Dissenting voices could be heard. Some intellectuals wondered whether the celebration of affluence and the either-or mentality of the Cold War obscured the extent to which the United States itself fell short of the ideal of freedom. In 1957, political scientist Hans J. Morgenthau noted that free enterprise had created “new accumulations” of power, “as dangerous to the freedom of the individual as the power of the government had ever been.” More radical in pointing to the problem of unequal power in American society, the sociologist C. Wright Mills challenged the self-satisfied vision of democratic pluralism that dominated mainstream social science in the 1950s. Mills wrote of a “power elite”—an interlocking directorate of corporate leaders, politicians, and military men whose domination of government and society had made political democracy obsolete.
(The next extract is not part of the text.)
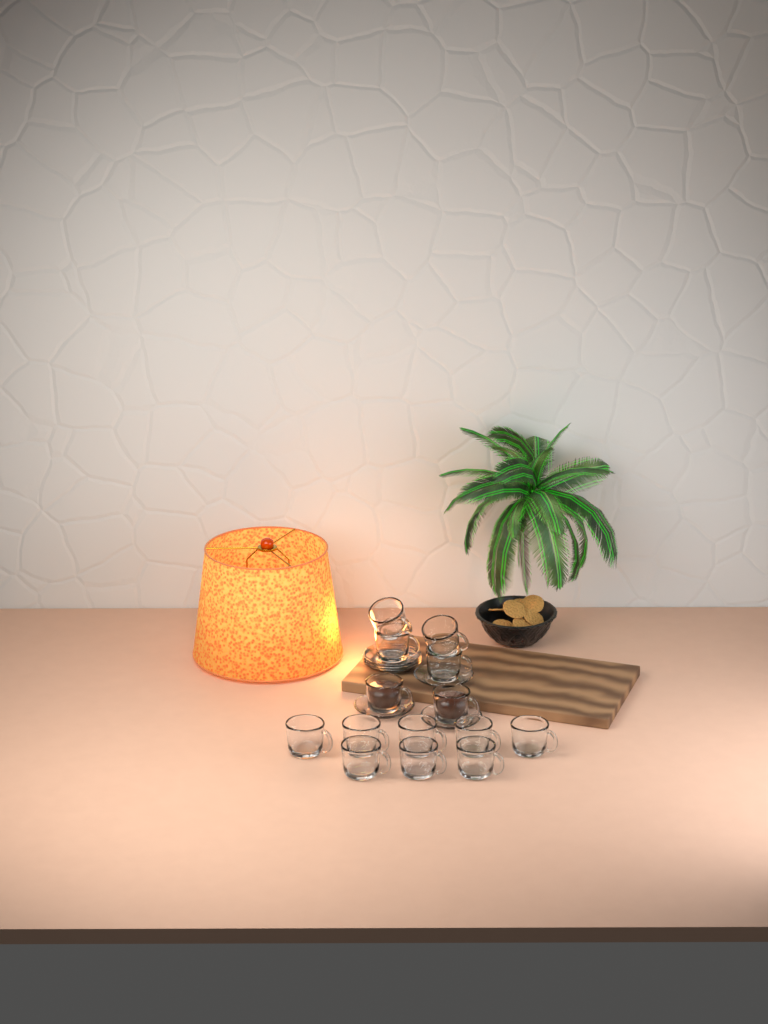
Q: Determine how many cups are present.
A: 14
Freedom, Mills insisted, meant more than “the chance to do as one pleases.” It rested on the ability “to formulate the available choices,” and this most Americans were effectively denied.
Even as the government and media portrayed the United States as a beacon of liberty locked in a titanic struggle with its opposite, one strand of social analysis in the 1950s contended that Americans did not enjoy genuine freedom. These critics identified as the culprit not the unequal structure of power criticized by Mills, but the modem age itself, with its psychological and cultural discontents. Modem mass society, some writers worried, inevitably produced loneliness and anxiety, causing mankind to yearn for stability and authority, not freedom. In The Lonely Crowd (1950), the decade’s most influential work of social analysis, the sociologist David Riesman described Americans as “other-directed” conformists who lacked the inner resources to lead truly independent lives. Other social critics charged that corporate bureaucracies had transformed employees into “organization men” incapable of independent thought.
Some commentators feared that the Russians had demonstrated a greater ability to sacrifice for common public goals than Americans. What kind of nation, the economist John Kenneth Galbraith asked in The Affluent Society (1958), neglected investment in schools, parks, and public services, while producing ever more goods to fulfill desires created by advertising? Was the spectacle of millions of educated middle-class women seeking happiness in suburban dream houses a reason for celebration or a waste of precious “woman power” at a time when the Soviets trumpeted the accomplishments of their female scientists, physicians, and engineers? Books like Galbraith’s, along with William Whyte’s The Organization Man (1956) and Vance Packard’s The Hidden Persuaders (1957), which criticized the monotony of modern work, the emptiness of suburban life, and the pervasive influence of advertising, created the vocabulary for an assault on the nation’s social values that lay just over the horizon. In the 1950s, however, while criticism of mass society became a minor industry among intellectuals, it failed to dent widespread complacency about the American way.